在 llama.cpp、Ollama 或 vLLM 上运行的本地 LLM 功能强大,但及时冻结。他们会产生当前事件、最新发布和实时数据的幻觉,因为他们的训练数据有一个截止点。添加搜索 API 为他们提供了实时基础:在回答之前,法学硕士会搜索网络并使用最新结果作为上下文。本教程适用于任何与 OpenAI 兼容的本地 LLM 端点。成本:每个接地答案 0.005 美元。
前置条件
- 正在运行的本地 LLM(Ollama、llama.cpp 服务器或 vLLM)
- 已安装 Python 3.9+
- 请求已安装库
- 来自 scavio.dev 的 Scavio API 密钥
操作指南
步骤 1: 连接到您当地的 LLM
设置与本地 LLM 的连接。可与任何 OpenAI 兼容端点(Ollama、llama.cpp 服务器、vLLM)配合使用。
import requests
# Common local LLM endpoints:
# Ollama: http://localhost:11434/v1/chat/completions
# llama.cpp: http://localhost:8080/v1/chat/completions
# vLLM: http://localhost:8000/v1/chat/completions
LLM_URL = 'http://localhost:11434/v1/chat/completions' # Ollama default
LLM_MODEL = 'llama3' # or 'mistral', 'codellama', etc.
def ask_llm(messages: list, max_tokens: int = 512) -> str:
resp = requests.post(LLM_URL, json={
'model': LLM_MODEL,
'messages': messages,
'max_tokens': max_tokens,
'temperature': 0.3
}, timeout=120)
return resp.json()['choices'][0]['message']['content']
# Test connection
try:
answer = ask_llm([{'role': 'user', 'content': 'Say hello in one word.'}], max_tokens=10)
print(f'LLM connected: {answer}')
except Exception as e:
print(f'LLM connection error: {e}')
print('Make sure Ollama/llama.cpp is running.')步骤 2: 添加搜索接地功能
构建一个搜索网络并将结果格式化为法学硕士上下文的函数。法学硕士只能看到搜索片段,不能看到完整的页面。
import os
SCAVIO_KEY = os.environ['SCAVIO_API_KEY']
def search_context(query: str, count: int = 5) -> str:
"""Search the web and return formatted context for the LLM."""
resp = requests.post('https://api.scavio.dev/api/v1/search',
headers={'x-api-key': SCAVIO_KEY, 'Content-Type': 'application/json'},
json={'query': query, 'country_code': 'us', 'num_results': count})
results = resp.json().get('organic_results', [])
if not results:
return 'No search results found.'
context = 'Search results (use these to answer accurately):\n\n'
for i, r in enumerate(results, 1):
context += f'[{i}] {r["title"]}\n'
context += f' {r.get("snippet", "")}\n'
context += f' Source: {r["link"]}\n\n'
return context
# Test
ctx = search_context('Python 3.14 release date')
print(ctx[:300])步骤 3: 建立接地气的答案管道
将搜索和 LLM 合并为一个功能。法学硕士接收搜索上下文,并且必须在其答案中引用来源。
def grounded_answer(question: str) -> dict:
"""Answer a question using search-grounded local LLM."""
# Step 1: Search for context
context = search_context(question, count=5)

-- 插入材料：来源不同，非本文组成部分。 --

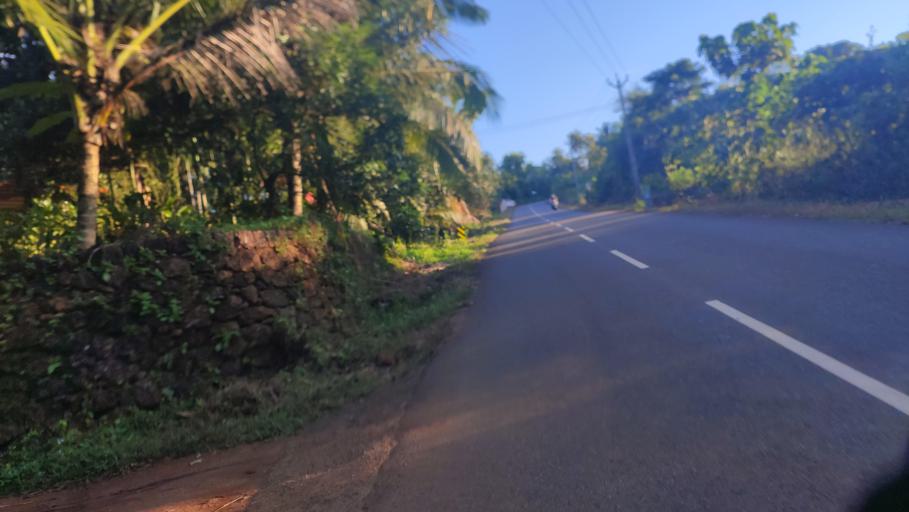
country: IN
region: Kerala
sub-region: Kasaragod District
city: Kasaragod
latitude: 12.4510
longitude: 75.0993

# Step 2: Ask LLM with context
messages = [
{'role': 'system', 'content': (
'You are a helpful assistant. Answer ONLY based on the search results provided. '
'Cite sources as [1], [2], etc. If the search results do not contain the answer, '
'say "I could not find this information in the search results."'
)},
{'role': 'user', 'content': f'{context}\nQuestion: {question}'}
]
answer = ask_llm(messages, max_tokens=512)
return {
'question': question,
'answer': answer,
'grounded': True,
'search_cost': 0.005
}
# Test with a question that requires current data
result = grounded_answer('What is the latest version of Python?')

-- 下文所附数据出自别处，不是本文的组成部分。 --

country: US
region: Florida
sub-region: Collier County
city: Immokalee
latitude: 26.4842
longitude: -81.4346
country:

print(f'Q: {result["question"]}')
print(f'A: {result["answer"]}')
print(f'Grounded: {result["grounded"]}, Cost: ${result["search_cost"]}')步骤 4: 添加智能接地(仅在需要时搜索)
并不是每个问题都需要搜索。添加一项检查,决定是否通过搜索或直接回答进行接地,从而节省成本。
def needs_grounding(question: str) -> bool:
"""Heuristic: does this question need real-time data?"""
grounding_triggers = [
'latest', 'current', 'today', '2026', '2025', 'now',
'price', 'cost', 'version', 'release', 'new', 'update',
'best', 'top', 'compare', 'vs', 'alternative',
'how much', 'where to', 'who is',
]
q_lower = question.lower()
return any(trigger in q_lower for trigger in grounding_triggers)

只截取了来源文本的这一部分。